Problem details:
Using the word "estimated" as the filter, copy each matching line from the records.

Items listed in a dataset:
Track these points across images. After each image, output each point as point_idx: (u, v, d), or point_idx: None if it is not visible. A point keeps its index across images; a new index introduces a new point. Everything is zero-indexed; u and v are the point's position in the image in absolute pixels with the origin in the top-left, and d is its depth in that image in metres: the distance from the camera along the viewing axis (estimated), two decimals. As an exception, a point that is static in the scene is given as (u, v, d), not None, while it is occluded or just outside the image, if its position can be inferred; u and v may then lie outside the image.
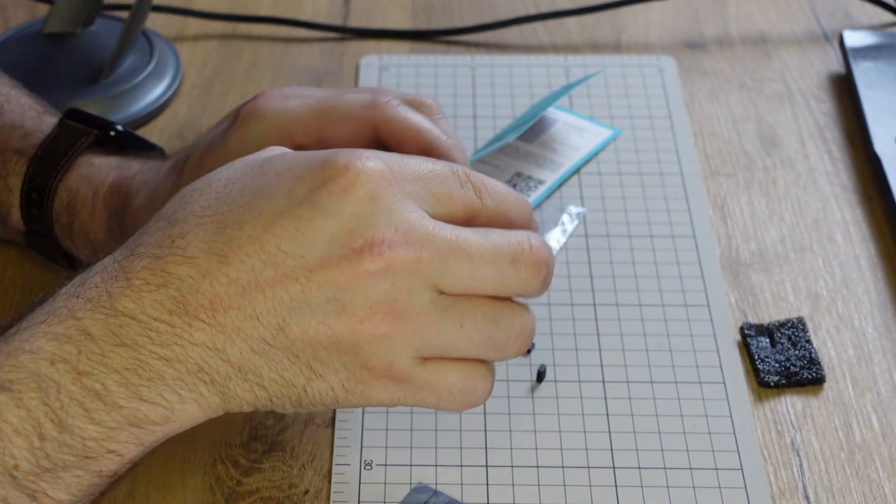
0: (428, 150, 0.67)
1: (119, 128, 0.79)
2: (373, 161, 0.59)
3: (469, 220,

...

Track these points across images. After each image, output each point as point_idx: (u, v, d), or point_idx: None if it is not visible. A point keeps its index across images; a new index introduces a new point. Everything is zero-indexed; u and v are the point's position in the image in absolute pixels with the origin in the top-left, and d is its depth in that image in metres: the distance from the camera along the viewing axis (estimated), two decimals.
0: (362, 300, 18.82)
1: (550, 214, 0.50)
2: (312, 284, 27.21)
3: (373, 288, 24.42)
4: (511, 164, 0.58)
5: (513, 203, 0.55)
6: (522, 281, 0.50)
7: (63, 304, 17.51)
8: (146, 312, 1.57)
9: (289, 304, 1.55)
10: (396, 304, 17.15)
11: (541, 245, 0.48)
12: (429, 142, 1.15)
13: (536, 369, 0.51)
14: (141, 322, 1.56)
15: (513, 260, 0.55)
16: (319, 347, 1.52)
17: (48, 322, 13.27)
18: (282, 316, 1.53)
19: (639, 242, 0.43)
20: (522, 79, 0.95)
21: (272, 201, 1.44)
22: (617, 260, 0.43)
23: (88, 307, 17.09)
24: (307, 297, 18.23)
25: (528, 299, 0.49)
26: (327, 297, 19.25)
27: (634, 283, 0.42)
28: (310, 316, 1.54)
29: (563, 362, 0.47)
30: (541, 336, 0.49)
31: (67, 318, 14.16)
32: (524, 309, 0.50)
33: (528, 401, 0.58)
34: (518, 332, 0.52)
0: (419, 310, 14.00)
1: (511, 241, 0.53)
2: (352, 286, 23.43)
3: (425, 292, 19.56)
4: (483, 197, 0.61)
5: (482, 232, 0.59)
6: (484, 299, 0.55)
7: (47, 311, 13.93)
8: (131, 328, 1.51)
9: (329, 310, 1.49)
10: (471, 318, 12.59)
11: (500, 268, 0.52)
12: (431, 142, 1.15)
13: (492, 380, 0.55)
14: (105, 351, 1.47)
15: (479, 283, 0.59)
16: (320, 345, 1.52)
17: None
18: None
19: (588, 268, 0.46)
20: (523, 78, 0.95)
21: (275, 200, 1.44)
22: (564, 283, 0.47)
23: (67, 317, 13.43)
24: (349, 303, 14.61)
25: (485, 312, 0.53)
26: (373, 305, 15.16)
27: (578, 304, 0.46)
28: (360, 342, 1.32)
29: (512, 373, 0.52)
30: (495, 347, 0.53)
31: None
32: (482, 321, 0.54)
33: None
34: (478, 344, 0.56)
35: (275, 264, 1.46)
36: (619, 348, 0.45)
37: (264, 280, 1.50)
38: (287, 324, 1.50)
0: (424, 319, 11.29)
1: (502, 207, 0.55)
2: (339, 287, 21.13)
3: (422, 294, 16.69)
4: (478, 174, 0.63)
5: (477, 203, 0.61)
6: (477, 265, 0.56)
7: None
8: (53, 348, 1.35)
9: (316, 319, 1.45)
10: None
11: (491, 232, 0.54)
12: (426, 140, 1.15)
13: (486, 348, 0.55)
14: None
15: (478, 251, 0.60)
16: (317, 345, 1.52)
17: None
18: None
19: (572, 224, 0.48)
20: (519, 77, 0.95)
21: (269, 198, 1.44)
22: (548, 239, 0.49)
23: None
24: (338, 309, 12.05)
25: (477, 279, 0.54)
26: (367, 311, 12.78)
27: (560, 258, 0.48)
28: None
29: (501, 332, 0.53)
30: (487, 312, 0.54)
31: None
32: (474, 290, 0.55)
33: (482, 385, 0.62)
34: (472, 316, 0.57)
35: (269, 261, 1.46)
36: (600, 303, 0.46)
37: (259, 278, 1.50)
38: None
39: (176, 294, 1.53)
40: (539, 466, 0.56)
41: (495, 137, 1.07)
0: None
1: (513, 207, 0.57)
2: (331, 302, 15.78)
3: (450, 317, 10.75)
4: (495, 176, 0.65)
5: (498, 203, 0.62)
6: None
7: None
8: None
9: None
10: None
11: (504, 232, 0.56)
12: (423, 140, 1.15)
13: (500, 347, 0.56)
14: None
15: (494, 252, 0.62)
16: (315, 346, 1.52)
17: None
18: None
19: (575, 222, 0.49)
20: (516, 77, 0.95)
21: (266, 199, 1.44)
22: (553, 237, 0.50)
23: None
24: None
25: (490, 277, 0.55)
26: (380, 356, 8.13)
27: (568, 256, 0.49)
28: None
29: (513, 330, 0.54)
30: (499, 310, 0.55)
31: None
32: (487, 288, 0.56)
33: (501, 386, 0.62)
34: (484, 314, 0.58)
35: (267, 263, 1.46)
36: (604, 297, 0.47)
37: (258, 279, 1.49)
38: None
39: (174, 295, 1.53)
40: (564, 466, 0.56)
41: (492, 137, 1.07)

Expected answer:
Track these points across images. After each image, output each point as point_idx: (u, v, d), or point_idx: None if it is not visible. A point keeps its index across images; a new index introduces a new point. Everything is zero-indexed; u and v are the point's position in the image in absolute pixels with the origin in the top-left, and d is its depth in that image in metres: the distance from the camera along the viewing axis (estimated), two decimals. As an exception, a point that is static in the scene is given as (u, v, d), not None, while it is occluded or just outside the image, if its position can be inferred; u and v may then lie outside the image.
Track these points across images. After each image, output each point as point_idx: (u, v, d), or point_idx: None if it is not visible. A point keeps its index across images; a new index introduces a new point. Everything is zero-indexed; u and v are the point's position in the image in absolute pixels with the origin in the top-left, and d is its depth in that image in metres: the distance from the camera along the viewing axis (estimated), two decimals.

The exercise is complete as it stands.